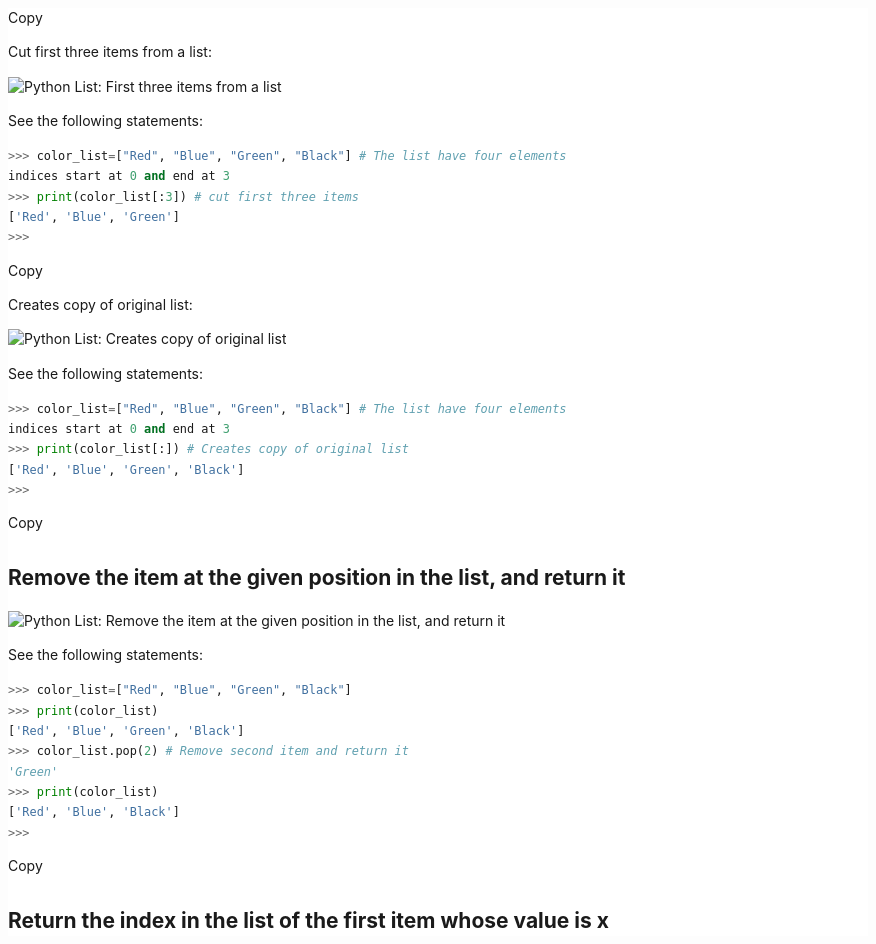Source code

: Copy

Cut first three items from a list:

![Python List: First three items from a list](https://www.w3resource.com/w3r_images/python-list-slices-4.png)

See the following statements:

```python
>>> color_list=["Red", "Blue", "Green", "Black"] # The list have four elements 
indices start at 0 and end at 3
>>> print(color_list[:3]) # cut first three items
['Red', 'Blue', 'Green']
>>>
```

Copy

Creates copy of original list:

![Python List: Creates copy of original list](https://www.w3resource.com/w3r_images/python-list-slices-5.png)

See the following statements:

```python
>>> color_list=["Red", "Blue", "Green", "Black"] # The list have four elements 
indices start at 0 and end at 3
>>> print(color_list[:]) # Creates copy of original list
['Red', 'Blue', 'Green', 'Black']
>>>
```

Copy

## Remove the item at the given position in the list, and return it

![Python List: Remove the item at the given position in the list, and return it](https://www.w3resource.com/w3r_images/remove-and-return-the-item-of-a-given-position-1.png)

See the following statements:

```python
>>> color_list=["Red", "Blue", "Green", "Black"]
>>> print(color_list)
['Red', 'Blue', 'Green', 'Black']
>>> color_list.pop(2) # Remove second item and return it
'Green'
>>> print(color_list)
['Red', 'Blue', 'Black']
>>>
```

Copy

## Return the index in the list of the first item whose value is x
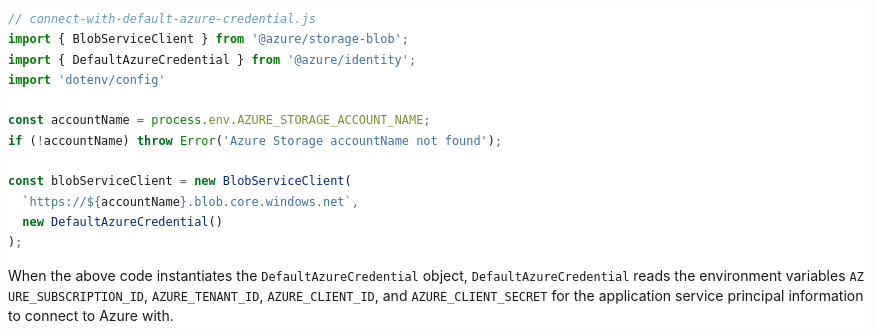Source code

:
 ```javascript
// connect-with-default-azure-credential.js
import { BlobServiceClient } from '@azure/storage-blob';
import { DefaultAzureCredential } from '@azure/identity';
import 'dotenv/config'

const accountName = process.env.AZURE_STORAGE_ACCOUNT_NAME;
if (!accountName) throw Error('Azure Storage accountName not found');

const blobServiceClient = new BlobServiceClient(
  `https://${accountName}.blob.core.windows.net`,
  new DefaultAzureCredential()
);
```

When the above code instantiates the `DefaultAzureCredential` object, `DefaultAzureCredential` reads the environment variables `AZURE_SUBSCRIPTION_ID`, `AZURE_TENANT_ID`, `AZURE_CLIENT_ID`, and `AZURE_CLIENT_SECRET` for the application service principal information to connect to Azure with.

++++++++++

**Your goal**:
Render the records above word for word and leave the pictures out.

**Answer box**:
Source code

: Copy

Cut first three items from a list:

![Python List: First three items from a list](https://www.w3resource.com/w3r_images/python-list-slices-4.png)

See the following statements:

```python
>>> color_list=["Red", "Blue", "Green", "Black"] # The list have four elements 
indices start at 0 and end at 3
>>> print(color_list[:3]) # cut first three items
['Red', 'Blue', 'Green']
>>>
```

Copy

Creates copy of original list:

![Python List: Creates copy of original list](https://www.w3resource.com/w3r_images/python-list-slices-5.png)

See the following statements:

```python
>>> color_list=["Red", "Blue", "Green", "Black"] # The list have four elements 
indices start at 0 and end at 3
>>> print(color_list[:]) # Creates copy of original list
['Red', 'Blue', 'Green', 'Black']
>>>
```

Copy

## Remove the item at the given position in the list, and return it

![Python List: Remove the item at the given position in the list, and return it](https://www.w3resource.com/w3r_images/remove-and-return-the-item-of-a-given-position-1.png)

See the following statements:

```python
>>> color_list=["Red", "Blue", "Green", "Black"]
>>> print(color_list)
['Red', 'Blue', 'Green', 'Black']
>>> color_list.pop(2) # Remove second item and return it
'Green'
>>> print(color_list)
['Red', 'Blue', 'Black']
>>>
```

Copy

## Return the index in the list of the first item whose value is x
Source code

:
 ```javascript
// connect-with-default-azure-credential.js
import { BlobServiceClient } from '@azure/storage-blob';
import { DefaultAzureCredential } from '@azure/identity';
import 'dotenv/config'

const accountName = process.env.AZURE_STORAGE_ACCOUNT_NAME;
if (!accountName) throw Error('Azure Storage accountName not found');

const blobServiceClient = new BlobServiceClient(
  `https://${accountName}.blob.core.windows.net`,
  new DefaultAzureCredential()
);
```

When the above code instantiates the `DefaultAzureCredential` object, `DefaultAzureCredential` reads the environment variables `AZURE_SUBSCRIPTION_ID`, `AZURE_TENANT_ID`, `AZURE_CLIENT_ID`, and `AZURE_CLIENT_SECRET` for the application service principal information to connect to Azure with.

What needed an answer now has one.